TASK INSTRUCTIONS:
1/ Condense the paragraph of the Merv Hunter profile that begins "Mervyn (Merv) Leslie Hunter" into a shorter version that keeps its main facts.
2/ Transcribe the Merv Hunter profile between "Personal details" and "1991 to 2007.", inclusive.

DOCUMENT SECTION:
^^^^

Member of the New South Wales Parliament for Lake Macquarie
- Preceded by: Jim Simpson
- Succeeded by: Jeff Hunter

Personal details
- Born: 23 February 1926 Waratah, New South Wales
- Died: 2 January 2013 (aged 86) Arcadia Vale, New South Wales
- Party: Labor Party
- Profession: Fitter

= Merv Hunter =

Australian politician

Mervyn (Merv) Leslie Hunter (23 February 1926 – 2 January 2013) was an Australian politician. He was the state Member of Parliament for the electorate of Lake Macquarie representing the Labor Party (ALP) in the New South Wales Legislative Assembly from 1969 to 1991 and was the Shire President of the City of Lake Macquarie in 1969, resigning to enter the NSW Parliament. His son Jeff Hunter was the member for Lake Macquarie from 1991 to 2007.

^^^^

ENTRIES PROVIDED:
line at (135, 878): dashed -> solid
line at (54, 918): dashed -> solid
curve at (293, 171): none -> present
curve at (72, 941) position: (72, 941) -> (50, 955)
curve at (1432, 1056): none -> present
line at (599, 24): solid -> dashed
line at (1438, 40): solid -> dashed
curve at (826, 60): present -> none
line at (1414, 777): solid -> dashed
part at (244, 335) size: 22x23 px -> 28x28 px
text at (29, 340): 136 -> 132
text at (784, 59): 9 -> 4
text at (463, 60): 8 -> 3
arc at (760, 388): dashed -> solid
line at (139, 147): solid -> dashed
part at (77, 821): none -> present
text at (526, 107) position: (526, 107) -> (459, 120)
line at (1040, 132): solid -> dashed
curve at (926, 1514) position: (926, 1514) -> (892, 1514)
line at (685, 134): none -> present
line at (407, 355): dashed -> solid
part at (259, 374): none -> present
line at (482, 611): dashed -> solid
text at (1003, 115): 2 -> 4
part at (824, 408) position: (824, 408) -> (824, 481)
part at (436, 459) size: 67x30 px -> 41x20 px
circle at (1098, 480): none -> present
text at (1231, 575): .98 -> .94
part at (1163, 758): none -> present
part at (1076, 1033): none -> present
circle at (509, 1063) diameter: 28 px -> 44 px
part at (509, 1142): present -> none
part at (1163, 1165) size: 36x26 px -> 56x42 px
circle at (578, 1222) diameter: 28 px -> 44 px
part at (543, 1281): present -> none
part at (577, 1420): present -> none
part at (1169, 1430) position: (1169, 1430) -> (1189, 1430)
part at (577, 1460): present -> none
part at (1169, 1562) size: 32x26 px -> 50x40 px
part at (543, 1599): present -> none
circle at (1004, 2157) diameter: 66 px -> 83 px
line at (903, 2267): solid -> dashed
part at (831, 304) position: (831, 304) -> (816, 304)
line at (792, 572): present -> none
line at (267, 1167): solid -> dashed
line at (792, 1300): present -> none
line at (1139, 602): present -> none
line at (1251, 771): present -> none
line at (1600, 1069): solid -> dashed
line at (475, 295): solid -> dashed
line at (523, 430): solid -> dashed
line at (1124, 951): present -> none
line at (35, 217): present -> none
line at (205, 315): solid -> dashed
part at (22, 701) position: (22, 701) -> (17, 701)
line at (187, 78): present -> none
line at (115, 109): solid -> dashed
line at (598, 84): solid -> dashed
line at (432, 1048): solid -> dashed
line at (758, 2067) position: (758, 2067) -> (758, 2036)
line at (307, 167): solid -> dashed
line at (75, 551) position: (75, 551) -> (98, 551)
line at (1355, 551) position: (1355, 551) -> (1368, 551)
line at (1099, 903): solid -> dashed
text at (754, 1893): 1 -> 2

^^^^

SOLUTIONS TO THE PROBLEMS:
1/ Mervyn (Merv) Leslie Hunter (1926–2013) was an Australian Labor politician who represented Lake Macquarie in the New South Wales Legislative Assembly from 1969 to 1991. He resigned as Shire President of the City of Lake Macquarie in 1969 to enter Parliament, and his son Jeff Hunter held the same seat from 1991 to 2007.

2/
Personal details
- Born: 23 February 1926 Waratah, New South Wales
- Died: 2 January 2013 (aged 86) Arcadia Vale, New South Wales
- Party: Labor Party
- Profession: Fitter

= Merv Hunter =

Australian politician

Mervyn (Merv) Leslie Hunter (23 February 1926 – 2 January 2013) was an Australian politician. He was the state Member of Parliament for the electorate of Lake Macquarie representing the Labor Party (ALP) in the New South Wales Legislative Assembly from 1969 to 1991 and was the Shire President of the City of Lake Macquarie in 1969, resigning to enter the NSW Parliament. His son Jeff Hunter was the member for Lake Macquarie from 1991 to 2007.